(Beginning of Entries provided)

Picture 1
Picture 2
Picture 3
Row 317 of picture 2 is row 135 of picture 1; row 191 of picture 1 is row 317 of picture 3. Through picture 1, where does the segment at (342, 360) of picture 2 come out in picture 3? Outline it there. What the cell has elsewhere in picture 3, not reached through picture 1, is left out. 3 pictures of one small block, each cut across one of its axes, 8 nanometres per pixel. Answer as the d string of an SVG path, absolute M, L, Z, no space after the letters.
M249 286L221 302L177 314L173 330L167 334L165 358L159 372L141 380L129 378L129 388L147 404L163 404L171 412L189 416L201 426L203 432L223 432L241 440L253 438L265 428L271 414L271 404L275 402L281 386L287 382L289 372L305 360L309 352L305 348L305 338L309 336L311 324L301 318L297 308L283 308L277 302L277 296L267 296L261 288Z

(End of Entries provided)
(Beginning of Entries provided)

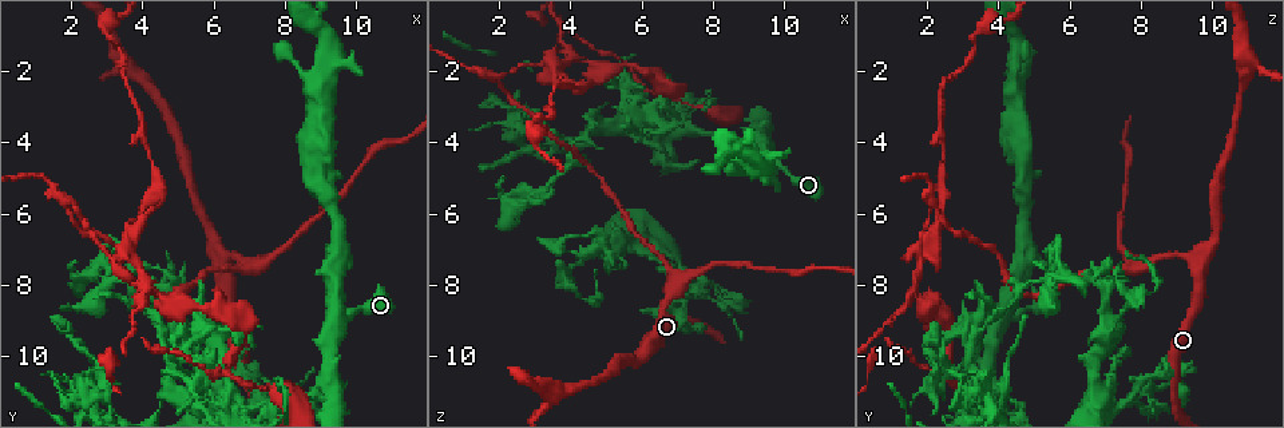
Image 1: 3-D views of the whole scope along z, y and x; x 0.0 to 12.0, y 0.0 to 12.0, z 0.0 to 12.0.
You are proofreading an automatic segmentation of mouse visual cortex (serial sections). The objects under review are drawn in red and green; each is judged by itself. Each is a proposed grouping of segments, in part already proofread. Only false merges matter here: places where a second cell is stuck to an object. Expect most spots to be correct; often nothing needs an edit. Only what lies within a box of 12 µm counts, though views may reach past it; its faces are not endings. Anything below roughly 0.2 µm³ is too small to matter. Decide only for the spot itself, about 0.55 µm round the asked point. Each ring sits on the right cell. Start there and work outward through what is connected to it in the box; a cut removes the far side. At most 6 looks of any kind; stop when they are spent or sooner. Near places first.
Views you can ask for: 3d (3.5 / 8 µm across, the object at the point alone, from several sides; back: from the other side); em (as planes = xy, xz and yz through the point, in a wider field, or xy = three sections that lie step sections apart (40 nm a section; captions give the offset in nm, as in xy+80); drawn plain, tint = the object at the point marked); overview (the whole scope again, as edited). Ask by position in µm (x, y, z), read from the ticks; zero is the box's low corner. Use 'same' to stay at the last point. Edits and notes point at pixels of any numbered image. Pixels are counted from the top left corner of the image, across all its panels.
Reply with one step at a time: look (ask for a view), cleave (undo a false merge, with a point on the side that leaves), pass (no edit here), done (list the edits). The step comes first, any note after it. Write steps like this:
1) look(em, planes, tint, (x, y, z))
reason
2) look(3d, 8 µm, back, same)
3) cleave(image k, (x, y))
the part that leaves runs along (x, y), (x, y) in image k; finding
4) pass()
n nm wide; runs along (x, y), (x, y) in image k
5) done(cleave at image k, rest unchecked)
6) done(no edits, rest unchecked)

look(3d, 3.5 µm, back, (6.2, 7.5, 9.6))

(End of Entries provided)

Task directions: Scan the entries above for the string "runs" and copy each line that contains it.

Problem solution:
the part that leaves runs along (x, y), (x, y) in image k; finding
n nm wide; runs along (x, y), (x, y) in image k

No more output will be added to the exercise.